[72] Rossini a écrit pour Naples neuf de ses principaux opéras: Elisabetta, Otello, Armida, Mosè, Ricciardo e Zoraïde, Ermione, la Donna del Lago, Maometto secondo, et Zelmira; 1815 à 1822.
[73] L'air di tanti palpiti a été chanté avec succès, sous nos yeux, en trois tons différents.
[74] Marchesi changeait chaque soir toutes les fioriture de ses rôles. (Milan, 1794.)
[75] Pourquoi? C'est un problème que je soumets au savant docteur Edwards.
[76] Calculés sur nos besoins actuels; cette musique est éminemment romantique.
[77] La Gabrielli ne chantait bien que lorsque son amant était dans la salle. On fait cent histoires en Italie de ses caprices incroyables. Elle était Romaine.
[78] Les grands chanteurs ne changeaient pas le motif des airs, ils le donnaient avec assez de simplicité, puis commençaient à broder. Ils avaient à la fin de chaque air vingt mesures pour les Gorgheggi et autres agréments légers, et enfin l'air de bravoure comme pria che spunti dans le Mariage secret. Rossini eût écrit les agréments de cet air. Il est du genre qu'on appelle à Naples aria di narrazione.
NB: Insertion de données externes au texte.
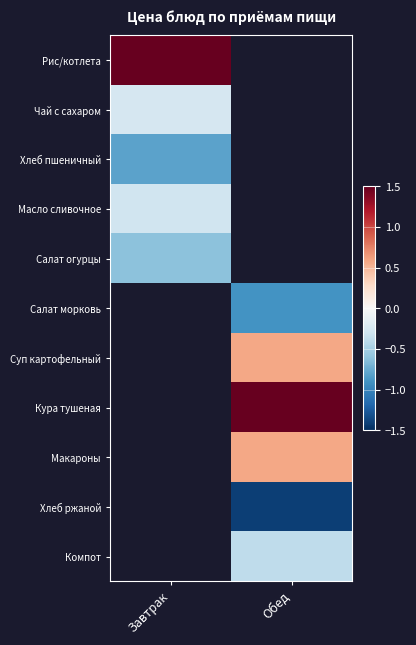

True or false: Чай с сахаром has a value of -0.2 at Завтрак.

True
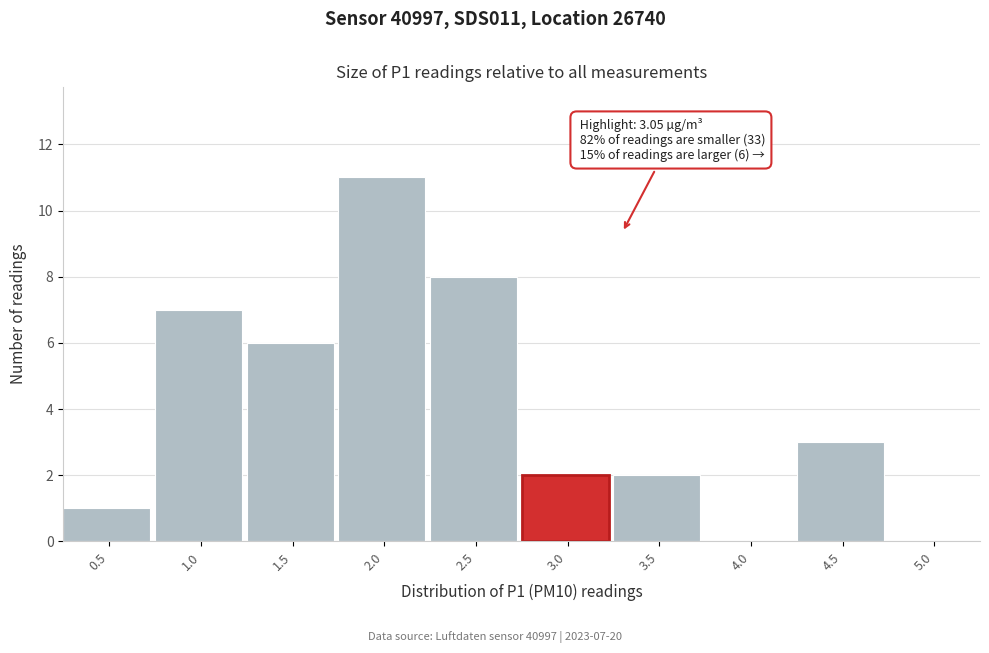

Reading left to right, extract all data points from this chart.

0.5=1	1.0=7	1.5=6	2.0=11	2.5=8	3.0=2	3.5=2	4.0=0	4.5=3	5.0=0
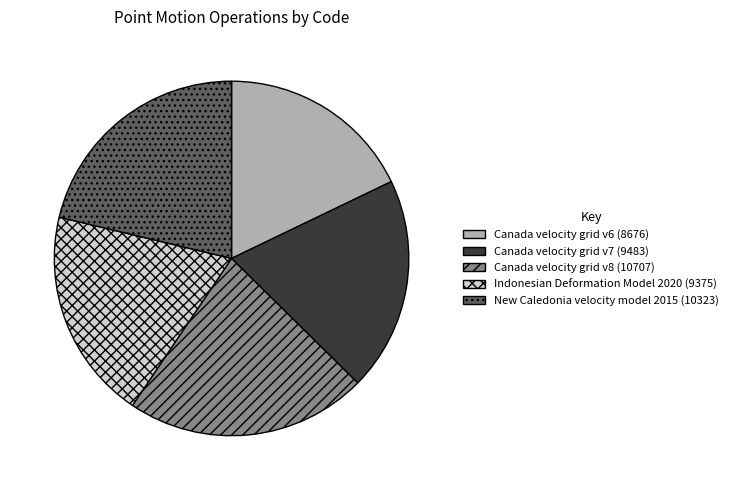

Do Canada velocity grid v6 (8676) and Canada velocity grid v8 (10707) together represent more than half of the pie?

No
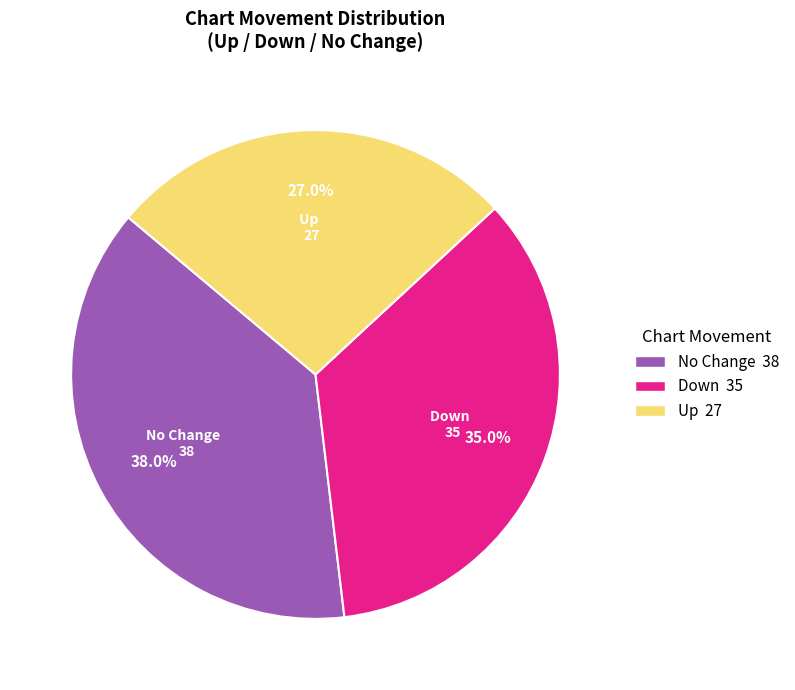

How much of the chart is everything except Down?

65.0%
[79] Je trouve une difficulté presque insurmontable à parler du chant en français. Voici ce petit passage en italien; «Le ombreggiature per le messe di voce, il cantar di portamento, l'arte di fermare la voce per farla fluire eguale nel canto legato, l'arte di prender fiato in modo insensibile e senza troncare il lungo periodo vocale delle arie antiche.»
[80] Paganini, le premier violon d'Italie et peut-être du monde, est dans ce moment un jeune homme de trente-cinq ans, aux yeux noirs et perçants, et à la chevelure touffue. Cette âme ardente n'est pas arrivée à son talent sublime par huit ans de patience et de conservatoire, mais par une erreur de l'amour qui, dit-on, le fit jeter en prison pour de longues années. Solitaire et abandonné dans une prison qui pouvait finir par l'échafaud, il ne lui resta dans les fers que son violon. Il apprit à traduire son âme par des sons; et les longues soirées de la captivité lui donnèrent le temps d'être parfait dans ce langage. Il ne faut pas entendre Paganini lorsqu'il cherche à lutter avec des violons du Nord dans de grands concertos, mais lorsqu'il joue des caprices, une soirée qu'il est en verve. Je me hâte d'ajouter que ces caprices sont plus difficiles qu'aucun concerto.
[81] Velluti prépare trois espèces d'agréments pour le même passage; au moment de l'exécution, il emploie celui pour lequel il se sent de la facilité; au moyen de cette précaution, ses agréments ne sont jamais stentati (forcés).